Americans don't need yet another catalogue of political promises of what the government is going to do for them. Most of us view these pledges with a healthy dose of skepticism, no matter how sincerely delivered. Even if the president means every word, there's no assurance he can deliver with a sharply divided Congress having the final say.

So why not forego the political grab bag and focus instead on trying to inspire Americans to live up to their promise as the most well-endowed and gifted people in the history of the world?

The president should give a speech that focuses on what it means to be American. For a time after the World Trade Center collapsed and the Pentagon burned, we seemed to understand the importance of national unity. We knew that we had fanatical enemies out to destroy us, but we also knew we would survive because we embody an ideal of liberty and opportunity that is too powerful to be crushed by those who represent only hatred, intolerance and envy.

We knew that we would be called on to make sacrifices and that some would be asked to make the greatest sacrifice of all by giving their lives to protect the rest of us. But we also understood that Americans have always met the demand for selflessness and bravery.

In the aftermath of 9-11, we also came to realize that for all the talk of multiculturalism and diversity, what really matters is not what makes one American different from another but what we hold in common.
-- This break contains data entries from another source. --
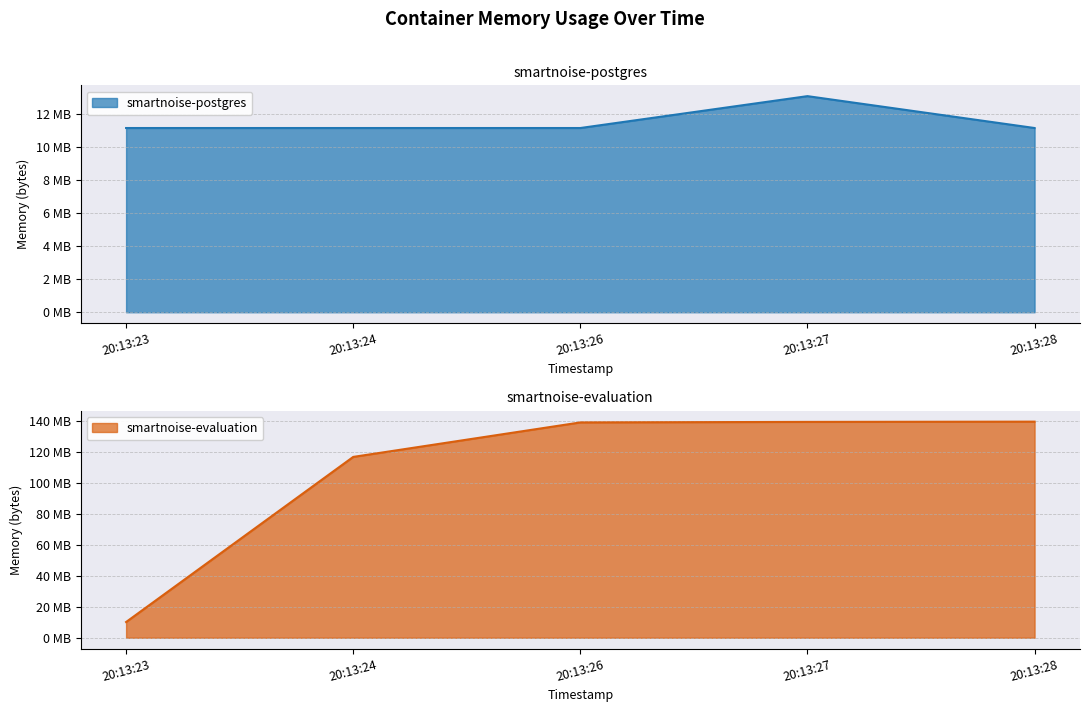

What is the maximum value for smartnoise-evaluation?

139698176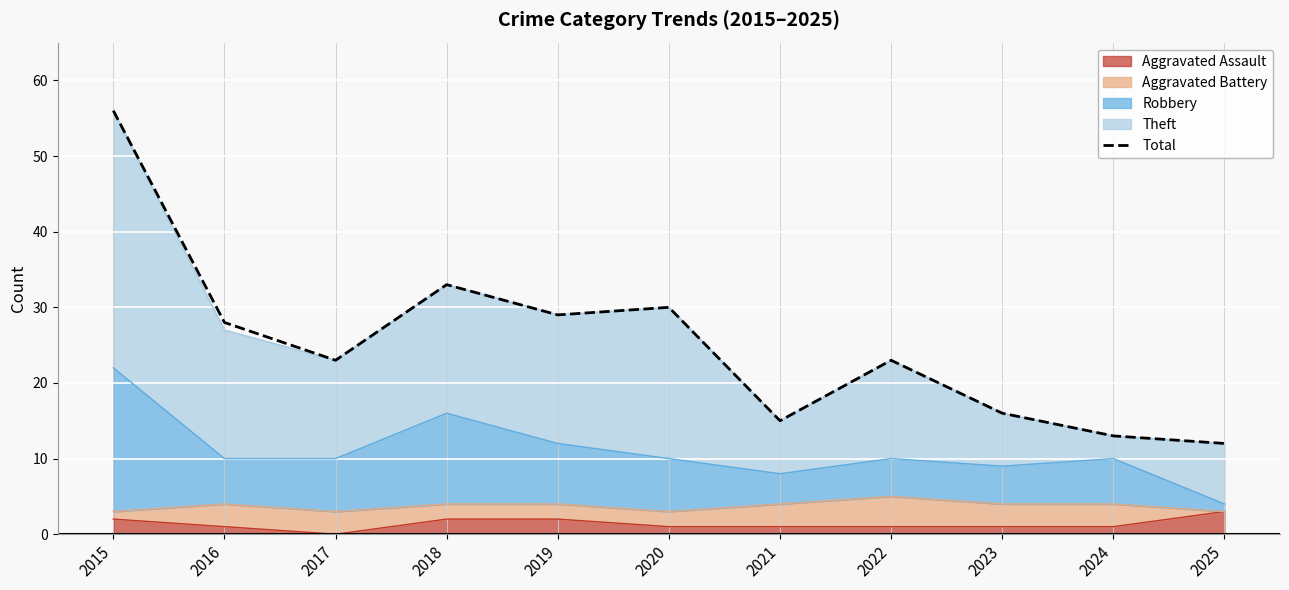

The value at 2019 is 29. True or false?

True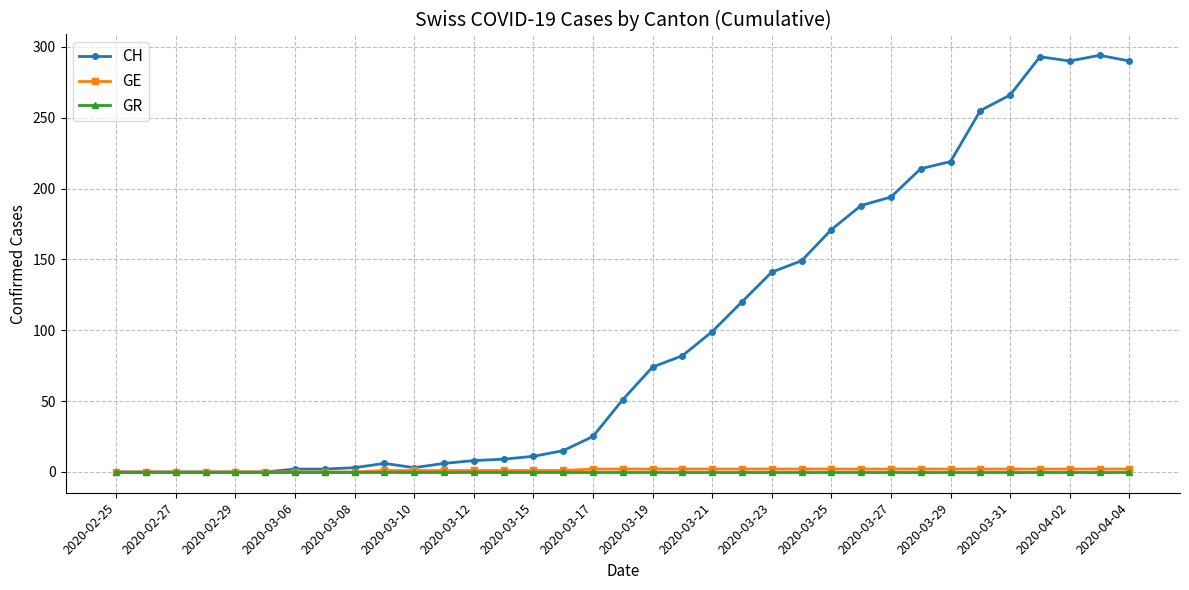

At how many categories does at least one series exceed 232?

6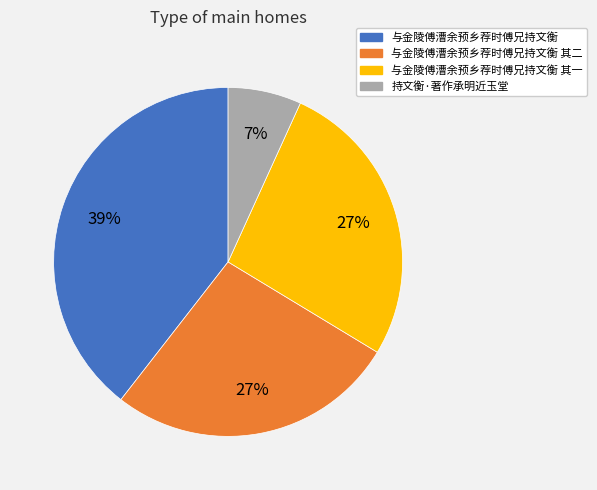

Is there a majority slice in this chart?

No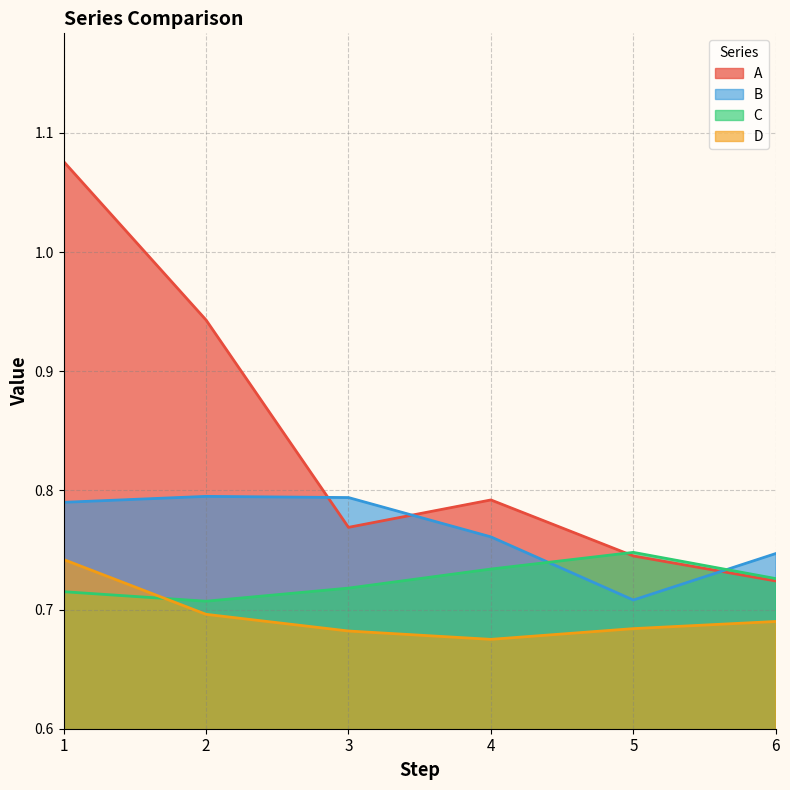

What is the value of the C point at the 6th from the left?

0.7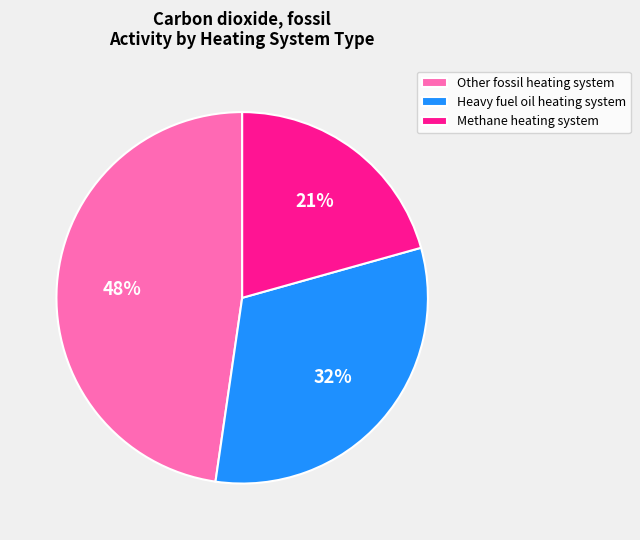

How many segments does this pie chart have?

3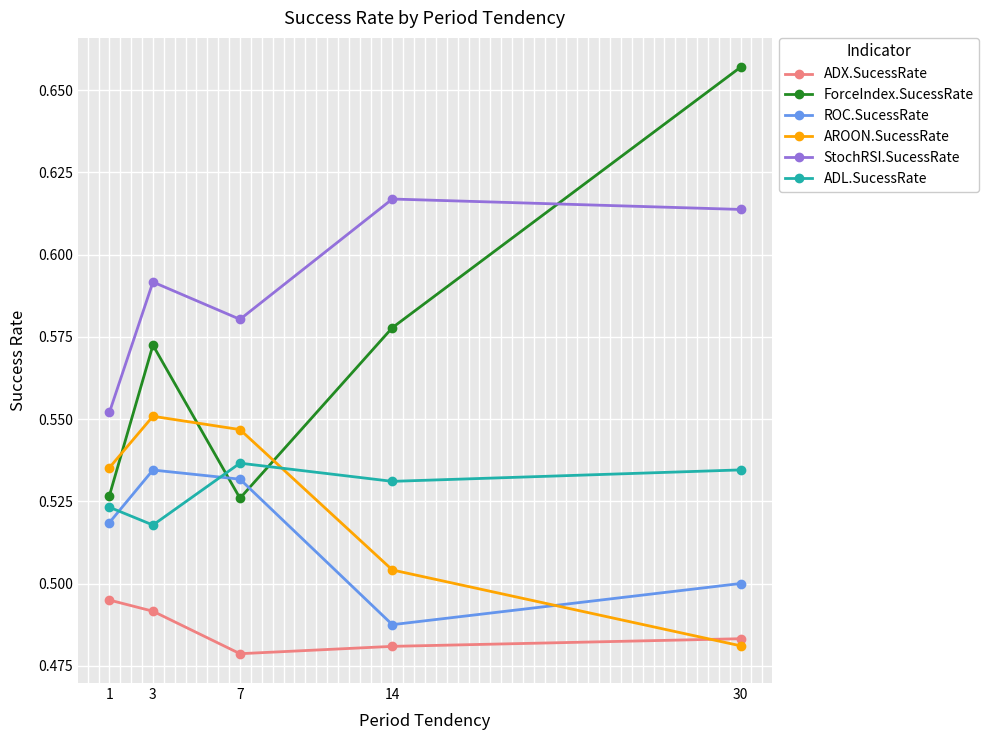

Where is the first local minimum for ForceIndex.SucessRate?

7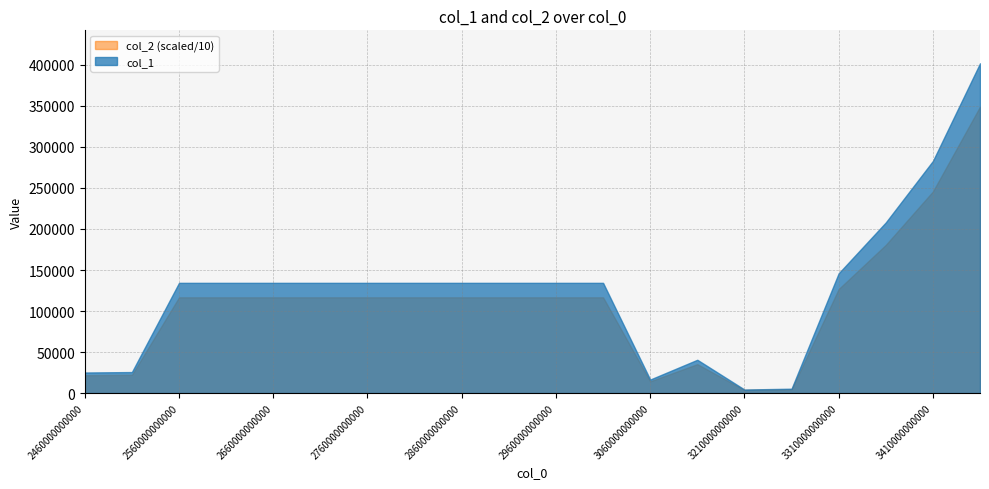

Is it true that col_2 (scaled/10) equals 116708.1 at 2760000000000?

True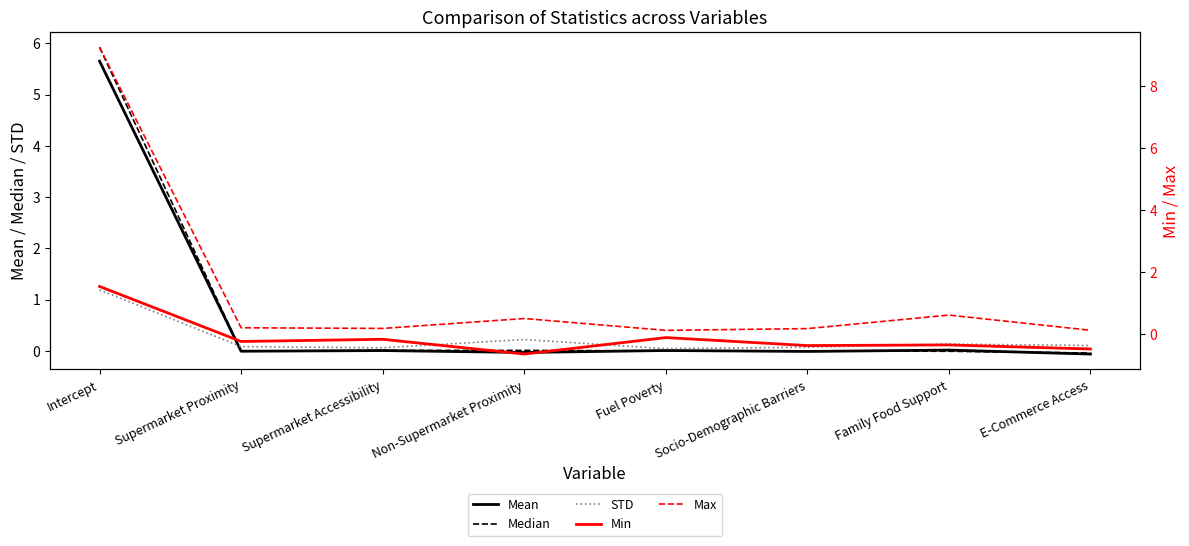

Does the chart have visible grid lines?

No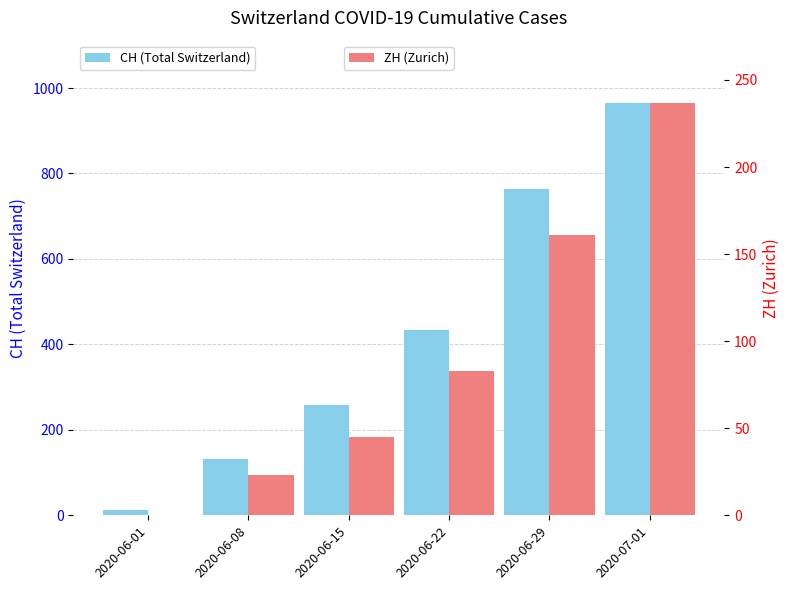

Where does the ZH (Zurich) series first go above 83?

2020-06-29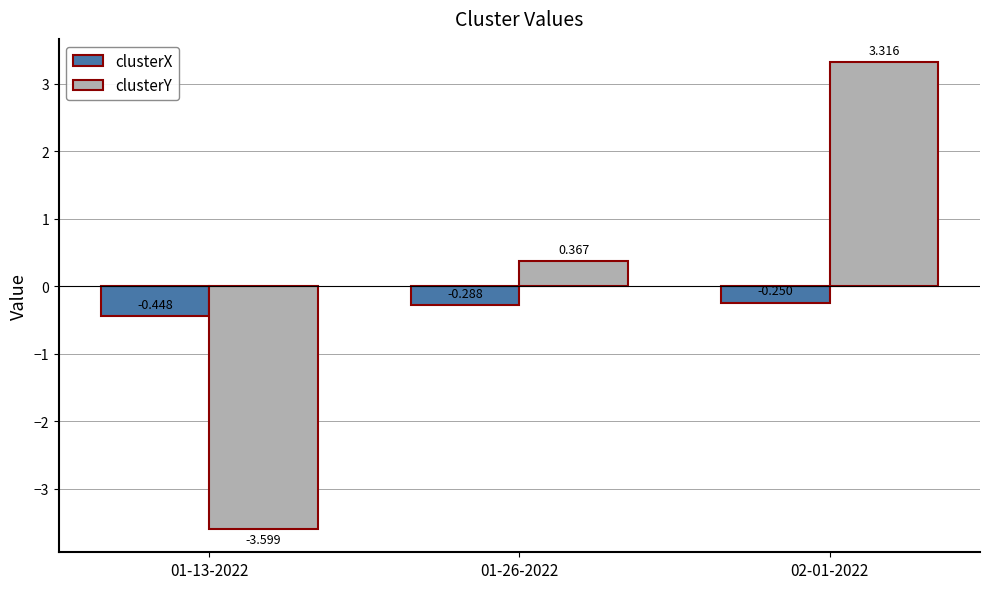

Is the value of clusterY at 01-13-2022 greater than the value of clusterX at 01-26-2022?

No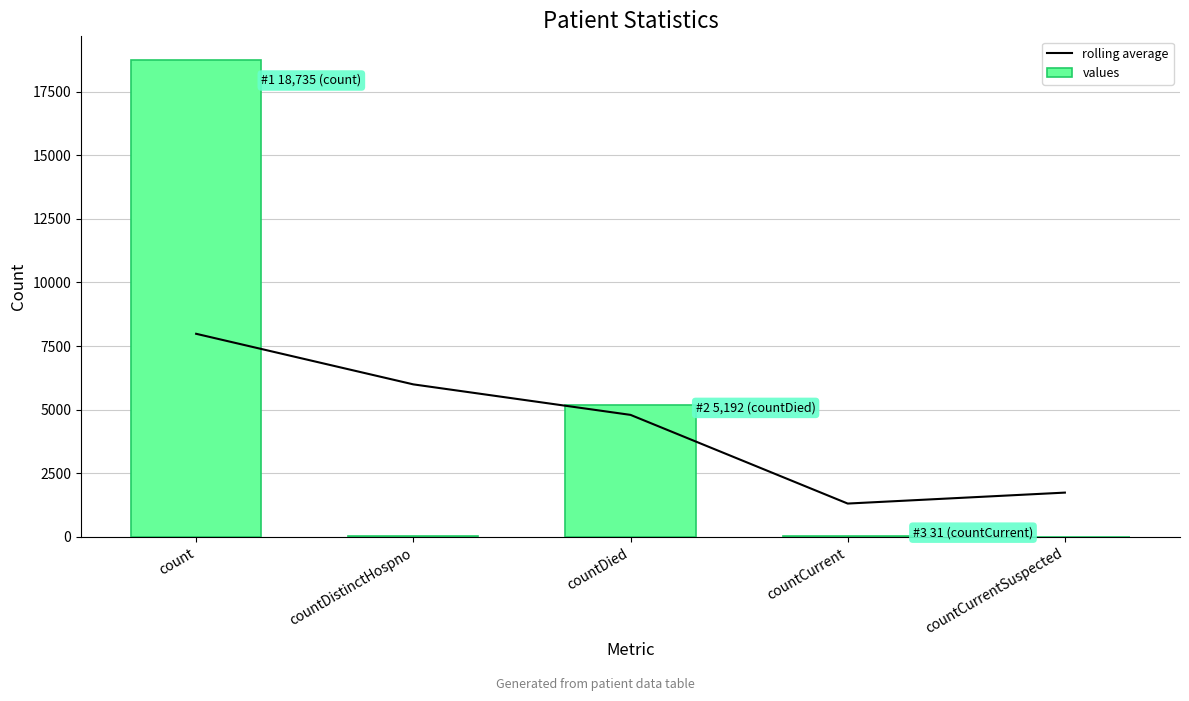

Which series changed the most between count and countDistinctHospno?

values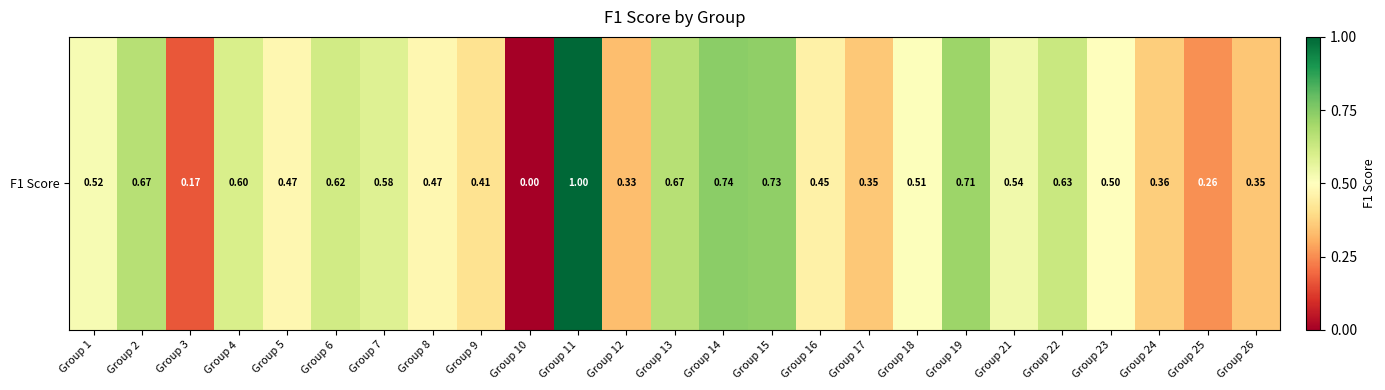

What is the difference between the values at Group 11 and Group 26?

0.6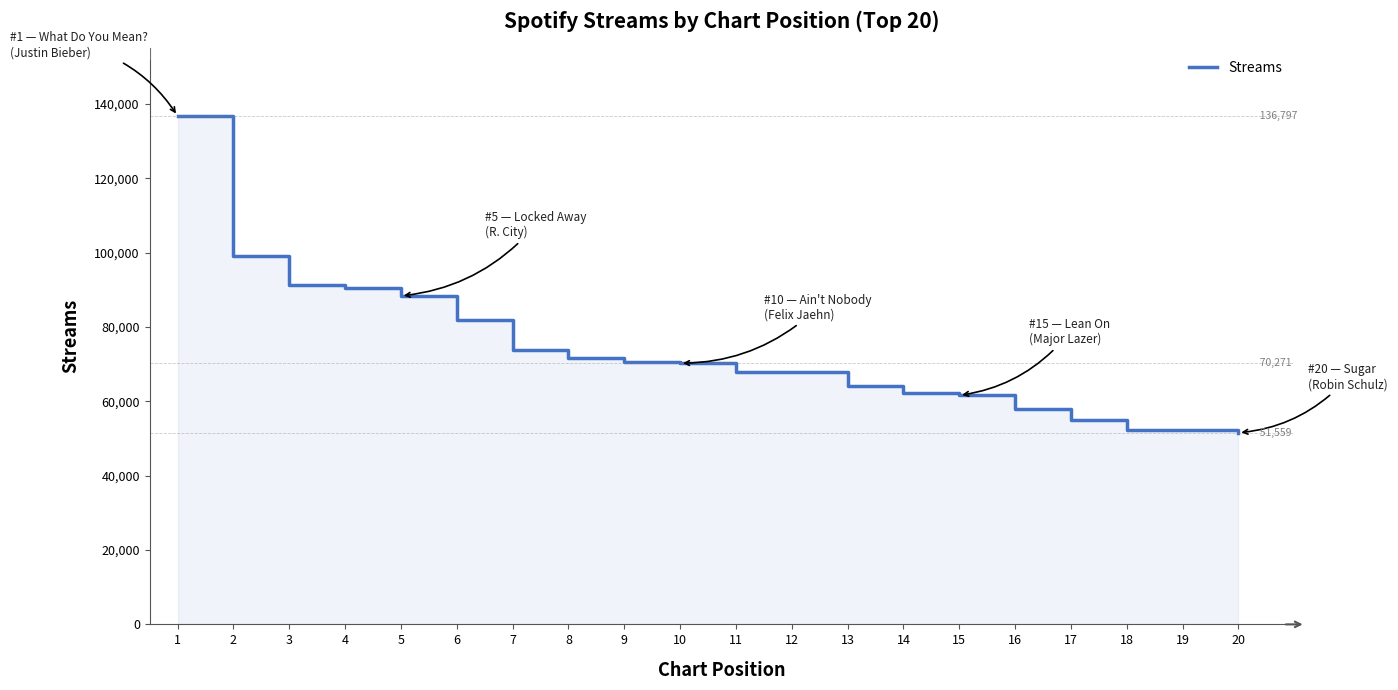

Reading left to right, extract all data points from this chart.

136797	99202	91313	90485	88377	81851	73747	71758	70468	70271	67870	67848	64206	62237	61624	57977	55094	52413	52309	51559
Our failure in recent years to transmit a sense of national identity to all American youngsters in our public schools needs urgent redress, and the president could use his bully pulpit next week to support a movement to promote patriotism and civic education in our schools.

Instead of viewing the State of the Union as an opportunity to shore up his political base or reach out to new voters, the president could take the chance to speak about first principles. He could give a speech about the meaning of democracy and the importance of extending democracy to all people, everywhere. He could talk about the free market and why, even when we encounter cyclical retractions, the free market promises greater prosperity for more people than any other system. He could talk about our civic duties, responsibilities and obligations, and encourage us to become better citizens and community members.

Wouldn't it be nice, just once, for a president to address his "fellow Americans" and mean it? Perhaps if our leaders treated us as citizens rather than consumers, we'd live up to those higher expectations.